::: DOCUMENT EXTRACT

- MO 181 highlighted in red

Route information
- Maintained by MoDOT
- Length: 56.718 mi (91.279 km)

Major junctions
- South end: US 160 in Gainesville
- US 60 in Cabool
- North end: US 60 Bus. in Cabool

Location
- Country: United States
- State: Missouri

Highway system
- Missouri State Highway System; Interstate; US; State; Supplemental;
| ← Route 180 |  | → Route 185 |

= Missouri Route 181 =

State highway in Missouri, U.S.

Route 181 is a highway in southern Missouri. Its southern terminus is at US 160 in Gainesville in Ozark County. It passes through eastern Douglas County and reaches its northern terminus at Business U.S. Route 60 in Cabool in Texas County.

::::::

(SHORT PROBLEM)
Return the passage of the Missouri Route 181 article from "State highway in" to "in Texas County.", copied word for word.

::: PROVIDED DATA

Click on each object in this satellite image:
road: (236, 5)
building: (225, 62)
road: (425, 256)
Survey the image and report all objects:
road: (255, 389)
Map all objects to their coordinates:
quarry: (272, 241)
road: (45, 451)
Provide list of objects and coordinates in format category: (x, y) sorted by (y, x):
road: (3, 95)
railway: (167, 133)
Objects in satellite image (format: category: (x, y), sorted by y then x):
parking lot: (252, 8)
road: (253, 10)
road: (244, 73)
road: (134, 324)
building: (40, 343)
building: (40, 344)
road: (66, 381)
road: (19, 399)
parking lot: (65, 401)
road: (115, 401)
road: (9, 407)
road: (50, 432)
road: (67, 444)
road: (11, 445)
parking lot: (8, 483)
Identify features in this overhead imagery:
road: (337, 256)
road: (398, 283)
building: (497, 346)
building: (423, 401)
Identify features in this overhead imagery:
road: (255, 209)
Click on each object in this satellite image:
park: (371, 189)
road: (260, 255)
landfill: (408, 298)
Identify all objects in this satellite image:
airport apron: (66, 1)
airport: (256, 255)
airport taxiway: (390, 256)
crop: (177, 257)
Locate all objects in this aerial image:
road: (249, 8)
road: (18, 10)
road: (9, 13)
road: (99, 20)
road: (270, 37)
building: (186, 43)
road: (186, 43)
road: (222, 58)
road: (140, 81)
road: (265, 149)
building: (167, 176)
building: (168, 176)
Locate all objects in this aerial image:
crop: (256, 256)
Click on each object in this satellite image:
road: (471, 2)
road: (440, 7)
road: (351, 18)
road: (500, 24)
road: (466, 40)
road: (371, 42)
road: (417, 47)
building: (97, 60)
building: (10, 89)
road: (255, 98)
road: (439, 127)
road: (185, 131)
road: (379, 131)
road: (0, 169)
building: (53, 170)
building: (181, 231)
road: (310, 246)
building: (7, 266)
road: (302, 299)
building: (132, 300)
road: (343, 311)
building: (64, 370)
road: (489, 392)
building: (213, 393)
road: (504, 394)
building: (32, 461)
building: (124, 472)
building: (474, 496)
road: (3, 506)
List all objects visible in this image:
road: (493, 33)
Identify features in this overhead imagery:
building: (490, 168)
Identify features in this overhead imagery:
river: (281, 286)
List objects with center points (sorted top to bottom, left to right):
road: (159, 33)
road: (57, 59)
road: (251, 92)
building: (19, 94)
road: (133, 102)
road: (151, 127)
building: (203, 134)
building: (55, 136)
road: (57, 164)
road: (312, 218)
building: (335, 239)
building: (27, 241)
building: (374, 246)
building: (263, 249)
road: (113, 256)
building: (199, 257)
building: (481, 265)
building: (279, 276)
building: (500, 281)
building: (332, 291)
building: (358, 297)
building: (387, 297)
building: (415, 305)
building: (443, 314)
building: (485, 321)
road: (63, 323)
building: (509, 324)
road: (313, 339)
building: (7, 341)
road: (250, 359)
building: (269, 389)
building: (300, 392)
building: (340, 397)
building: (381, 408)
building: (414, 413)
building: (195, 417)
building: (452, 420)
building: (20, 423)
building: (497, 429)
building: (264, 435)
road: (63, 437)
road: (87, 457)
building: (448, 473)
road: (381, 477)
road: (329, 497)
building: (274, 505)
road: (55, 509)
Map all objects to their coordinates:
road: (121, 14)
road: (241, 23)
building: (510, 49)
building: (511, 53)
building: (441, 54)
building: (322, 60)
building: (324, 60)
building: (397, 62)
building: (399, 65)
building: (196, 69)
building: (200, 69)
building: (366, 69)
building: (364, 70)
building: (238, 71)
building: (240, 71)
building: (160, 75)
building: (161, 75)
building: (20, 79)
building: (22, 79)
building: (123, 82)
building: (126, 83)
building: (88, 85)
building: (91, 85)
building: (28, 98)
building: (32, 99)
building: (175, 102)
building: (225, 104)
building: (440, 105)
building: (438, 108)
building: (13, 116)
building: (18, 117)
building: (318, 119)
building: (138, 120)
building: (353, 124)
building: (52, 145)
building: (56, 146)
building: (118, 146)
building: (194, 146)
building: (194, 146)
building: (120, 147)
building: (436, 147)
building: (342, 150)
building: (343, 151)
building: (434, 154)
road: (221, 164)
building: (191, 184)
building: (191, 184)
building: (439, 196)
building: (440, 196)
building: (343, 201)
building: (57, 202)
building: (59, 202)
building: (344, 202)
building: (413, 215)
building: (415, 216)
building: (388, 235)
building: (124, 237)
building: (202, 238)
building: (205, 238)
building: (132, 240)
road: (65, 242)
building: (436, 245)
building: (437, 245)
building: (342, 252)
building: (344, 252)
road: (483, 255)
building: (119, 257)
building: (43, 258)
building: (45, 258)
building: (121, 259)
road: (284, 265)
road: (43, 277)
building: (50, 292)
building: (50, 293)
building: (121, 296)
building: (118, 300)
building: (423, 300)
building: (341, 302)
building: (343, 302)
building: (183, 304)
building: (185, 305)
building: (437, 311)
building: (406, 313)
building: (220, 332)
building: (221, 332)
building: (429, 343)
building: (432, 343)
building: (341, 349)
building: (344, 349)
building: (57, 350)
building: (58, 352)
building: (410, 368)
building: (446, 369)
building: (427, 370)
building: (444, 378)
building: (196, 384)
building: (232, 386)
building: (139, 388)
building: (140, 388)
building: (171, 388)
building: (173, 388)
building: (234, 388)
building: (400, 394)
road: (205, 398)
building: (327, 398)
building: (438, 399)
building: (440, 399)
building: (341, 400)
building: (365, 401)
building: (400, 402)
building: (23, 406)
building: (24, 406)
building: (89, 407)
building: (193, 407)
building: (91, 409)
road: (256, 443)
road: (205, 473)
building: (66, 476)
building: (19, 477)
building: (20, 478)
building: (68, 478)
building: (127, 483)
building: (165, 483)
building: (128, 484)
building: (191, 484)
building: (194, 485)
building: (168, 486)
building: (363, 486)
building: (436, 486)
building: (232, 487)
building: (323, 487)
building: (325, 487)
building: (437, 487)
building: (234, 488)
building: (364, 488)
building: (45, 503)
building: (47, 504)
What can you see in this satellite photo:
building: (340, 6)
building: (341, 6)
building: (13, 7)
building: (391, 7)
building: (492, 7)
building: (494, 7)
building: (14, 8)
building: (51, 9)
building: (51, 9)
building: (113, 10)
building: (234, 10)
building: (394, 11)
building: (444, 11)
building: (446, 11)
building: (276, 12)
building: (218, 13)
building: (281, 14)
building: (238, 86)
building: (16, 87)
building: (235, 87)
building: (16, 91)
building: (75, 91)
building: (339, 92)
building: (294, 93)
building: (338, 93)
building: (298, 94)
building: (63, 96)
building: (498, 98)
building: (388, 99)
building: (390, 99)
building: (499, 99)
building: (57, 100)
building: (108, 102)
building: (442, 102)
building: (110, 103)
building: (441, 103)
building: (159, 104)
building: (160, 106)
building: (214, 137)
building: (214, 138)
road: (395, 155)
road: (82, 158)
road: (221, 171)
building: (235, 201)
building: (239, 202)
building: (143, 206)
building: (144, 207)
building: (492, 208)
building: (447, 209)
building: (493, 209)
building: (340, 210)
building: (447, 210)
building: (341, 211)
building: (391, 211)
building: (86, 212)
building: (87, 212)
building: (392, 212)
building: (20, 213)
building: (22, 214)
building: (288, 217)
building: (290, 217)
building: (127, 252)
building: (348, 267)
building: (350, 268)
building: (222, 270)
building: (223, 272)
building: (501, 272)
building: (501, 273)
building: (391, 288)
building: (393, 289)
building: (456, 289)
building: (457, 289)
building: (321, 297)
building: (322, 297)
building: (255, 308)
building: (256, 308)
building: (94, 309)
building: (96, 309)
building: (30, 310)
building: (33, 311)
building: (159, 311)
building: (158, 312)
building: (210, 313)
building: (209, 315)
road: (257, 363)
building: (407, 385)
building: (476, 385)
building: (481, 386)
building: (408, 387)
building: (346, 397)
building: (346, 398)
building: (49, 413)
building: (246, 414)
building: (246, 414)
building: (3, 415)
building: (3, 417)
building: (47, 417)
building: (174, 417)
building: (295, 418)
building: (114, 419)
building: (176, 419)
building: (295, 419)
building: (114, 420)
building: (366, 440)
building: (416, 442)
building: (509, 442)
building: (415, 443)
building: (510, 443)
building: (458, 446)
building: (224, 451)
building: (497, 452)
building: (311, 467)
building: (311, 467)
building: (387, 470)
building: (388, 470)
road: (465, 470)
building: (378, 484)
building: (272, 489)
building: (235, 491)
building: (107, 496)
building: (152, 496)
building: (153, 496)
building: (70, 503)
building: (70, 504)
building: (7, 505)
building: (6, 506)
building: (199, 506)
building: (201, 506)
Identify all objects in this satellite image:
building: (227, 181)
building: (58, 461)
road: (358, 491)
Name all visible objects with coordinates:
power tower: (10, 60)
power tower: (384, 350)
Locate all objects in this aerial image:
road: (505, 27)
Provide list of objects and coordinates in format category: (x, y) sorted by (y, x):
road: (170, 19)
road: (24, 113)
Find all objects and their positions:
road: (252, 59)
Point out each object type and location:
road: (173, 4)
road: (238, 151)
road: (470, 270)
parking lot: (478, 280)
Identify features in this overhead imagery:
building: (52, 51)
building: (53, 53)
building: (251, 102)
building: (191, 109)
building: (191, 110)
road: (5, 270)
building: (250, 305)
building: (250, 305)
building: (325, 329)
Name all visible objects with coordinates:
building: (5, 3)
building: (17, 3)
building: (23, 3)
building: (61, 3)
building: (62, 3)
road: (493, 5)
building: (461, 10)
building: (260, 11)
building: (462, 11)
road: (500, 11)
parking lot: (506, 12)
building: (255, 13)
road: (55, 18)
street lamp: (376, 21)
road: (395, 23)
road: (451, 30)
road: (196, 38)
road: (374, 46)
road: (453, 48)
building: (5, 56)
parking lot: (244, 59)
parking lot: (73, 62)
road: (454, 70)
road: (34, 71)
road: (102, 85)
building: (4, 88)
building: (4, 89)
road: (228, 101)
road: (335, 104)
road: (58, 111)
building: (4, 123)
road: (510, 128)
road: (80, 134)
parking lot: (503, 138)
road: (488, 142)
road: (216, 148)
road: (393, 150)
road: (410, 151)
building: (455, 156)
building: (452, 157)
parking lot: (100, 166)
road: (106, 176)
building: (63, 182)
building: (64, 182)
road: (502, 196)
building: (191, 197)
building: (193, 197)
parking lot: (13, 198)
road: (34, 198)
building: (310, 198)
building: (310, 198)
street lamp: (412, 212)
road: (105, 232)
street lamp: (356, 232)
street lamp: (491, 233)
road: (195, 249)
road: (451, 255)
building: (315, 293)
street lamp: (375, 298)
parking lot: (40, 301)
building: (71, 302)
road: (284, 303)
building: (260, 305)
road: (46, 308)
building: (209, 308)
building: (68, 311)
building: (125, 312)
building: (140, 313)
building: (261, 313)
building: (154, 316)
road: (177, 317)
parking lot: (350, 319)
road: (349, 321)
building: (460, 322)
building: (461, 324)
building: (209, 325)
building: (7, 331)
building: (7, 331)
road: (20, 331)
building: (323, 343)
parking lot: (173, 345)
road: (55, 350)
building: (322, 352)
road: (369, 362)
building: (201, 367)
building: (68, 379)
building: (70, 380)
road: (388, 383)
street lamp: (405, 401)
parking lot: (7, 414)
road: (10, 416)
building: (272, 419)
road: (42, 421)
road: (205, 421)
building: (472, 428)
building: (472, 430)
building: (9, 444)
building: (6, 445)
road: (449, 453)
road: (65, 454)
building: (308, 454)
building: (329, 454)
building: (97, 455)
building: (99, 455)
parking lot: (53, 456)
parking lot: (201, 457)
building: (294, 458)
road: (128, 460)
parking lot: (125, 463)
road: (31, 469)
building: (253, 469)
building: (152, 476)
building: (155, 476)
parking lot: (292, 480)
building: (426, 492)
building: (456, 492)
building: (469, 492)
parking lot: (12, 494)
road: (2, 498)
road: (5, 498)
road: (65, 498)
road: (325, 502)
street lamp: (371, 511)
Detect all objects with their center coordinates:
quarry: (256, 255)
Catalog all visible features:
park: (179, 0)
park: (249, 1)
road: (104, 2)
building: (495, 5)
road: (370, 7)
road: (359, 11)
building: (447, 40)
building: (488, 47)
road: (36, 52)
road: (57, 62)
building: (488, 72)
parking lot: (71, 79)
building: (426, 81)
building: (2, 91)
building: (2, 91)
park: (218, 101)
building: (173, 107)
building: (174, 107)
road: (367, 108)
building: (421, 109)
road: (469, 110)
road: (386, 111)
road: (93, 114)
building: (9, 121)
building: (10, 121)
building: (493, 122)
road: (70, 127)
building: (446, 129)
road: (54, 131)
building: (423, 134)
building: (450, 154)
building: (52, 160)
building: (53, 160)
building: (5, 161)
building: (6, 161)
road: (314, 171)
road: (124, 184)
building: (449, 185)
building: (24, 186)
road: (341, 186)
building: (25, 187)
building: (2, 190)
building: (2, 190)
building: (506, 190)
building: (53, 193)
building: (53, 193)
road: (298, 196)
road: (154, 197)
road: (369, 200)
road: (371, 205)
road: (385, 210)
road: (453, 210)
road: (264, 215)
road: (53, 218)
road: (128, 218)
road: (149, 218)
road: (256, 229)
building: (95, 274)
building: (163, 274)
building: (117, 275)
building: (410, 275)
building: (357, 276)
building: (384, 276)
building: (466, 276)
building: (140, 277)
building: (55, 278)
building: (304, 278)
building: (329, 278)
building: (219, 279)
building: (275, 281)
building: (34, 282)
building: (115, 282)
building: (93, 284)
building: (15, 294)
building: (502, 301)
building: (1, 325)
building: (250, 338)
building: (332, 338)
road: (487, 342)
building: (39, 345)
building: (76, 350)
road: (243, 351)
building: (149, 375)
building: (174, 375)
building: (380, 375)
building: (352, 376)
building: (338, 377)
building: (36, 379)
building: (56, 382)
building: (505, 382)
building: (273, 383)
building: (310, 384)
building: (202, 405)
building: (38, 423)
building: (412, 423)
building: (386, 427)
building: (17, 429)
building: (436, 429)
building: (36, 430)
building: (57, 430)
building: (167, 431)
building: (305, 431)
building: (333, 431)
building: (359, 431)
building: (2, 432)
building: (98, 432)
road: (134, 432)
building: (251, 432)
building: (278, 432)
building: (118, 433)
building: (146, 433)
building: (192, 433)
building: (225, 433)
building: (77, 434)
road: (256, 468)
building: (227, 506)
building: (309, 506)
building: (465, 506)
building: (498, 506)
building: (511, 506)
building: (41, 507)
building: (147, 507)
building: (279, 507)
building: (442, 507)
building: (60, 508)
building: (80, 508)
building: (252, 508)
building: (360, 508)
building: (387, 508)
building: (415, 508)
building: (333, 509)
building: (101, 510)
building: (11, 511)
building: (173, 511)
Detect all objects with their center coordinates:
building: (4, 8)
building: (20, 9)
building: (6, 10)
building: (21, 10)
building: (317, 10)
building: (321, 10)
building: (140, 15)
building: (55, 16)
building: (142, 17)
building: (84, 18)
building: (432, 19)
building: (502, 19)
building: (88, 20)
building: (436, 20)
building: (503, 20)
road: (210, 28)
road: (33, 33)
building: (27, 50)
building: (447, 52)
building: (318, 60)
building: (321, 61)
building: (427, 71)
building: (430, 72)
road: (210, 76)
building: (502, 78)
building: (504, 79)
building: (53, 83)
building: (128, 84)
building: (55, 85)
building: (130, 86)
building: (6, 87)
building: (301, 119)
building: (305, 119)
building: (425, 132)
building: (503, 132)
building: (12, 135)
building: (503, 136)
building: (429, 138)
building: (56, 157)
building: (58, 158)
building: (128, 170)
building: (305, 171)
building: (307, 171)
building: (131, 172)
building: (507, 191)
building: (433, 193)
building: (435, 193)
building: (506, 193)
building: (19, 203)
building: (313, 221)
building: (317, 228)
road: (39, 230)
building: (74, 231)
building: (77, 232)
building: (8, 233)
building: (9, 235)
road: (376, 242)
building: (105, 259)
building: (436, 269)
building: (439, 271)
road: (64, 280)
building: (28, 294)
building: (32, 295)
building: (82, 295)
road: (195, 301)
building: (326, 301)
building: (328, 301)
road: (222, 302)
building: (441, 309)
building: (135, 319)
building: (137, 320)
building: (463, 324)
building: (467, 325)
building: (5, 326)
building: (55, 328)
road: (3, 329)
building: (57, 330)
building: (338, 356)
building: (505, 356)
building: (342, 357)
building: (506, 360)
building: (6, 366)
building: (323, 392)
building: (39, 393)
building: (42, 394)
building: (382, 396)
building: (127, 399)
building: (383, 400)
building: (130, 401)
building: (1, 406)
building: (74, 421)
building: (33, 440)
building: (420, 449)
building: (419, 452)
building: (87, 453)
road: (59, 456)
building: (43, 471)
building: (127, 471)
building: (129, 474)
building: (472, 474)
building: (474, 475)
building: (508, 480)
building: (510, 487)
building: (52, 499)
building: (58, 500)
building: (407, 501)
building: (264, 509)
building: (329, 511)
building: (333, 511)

::::::

(SOLUTION TO THE PROBLEM)
State highway in Missouri, U.S.

Route 181 is a highway in southern Missouri. Its southern terminus is at US 160 in Gainesville in Ozark County. It passes through eastern Douglas County and reaches its northern terminus at Business U.S. Route 60 in Cabool in Texas County.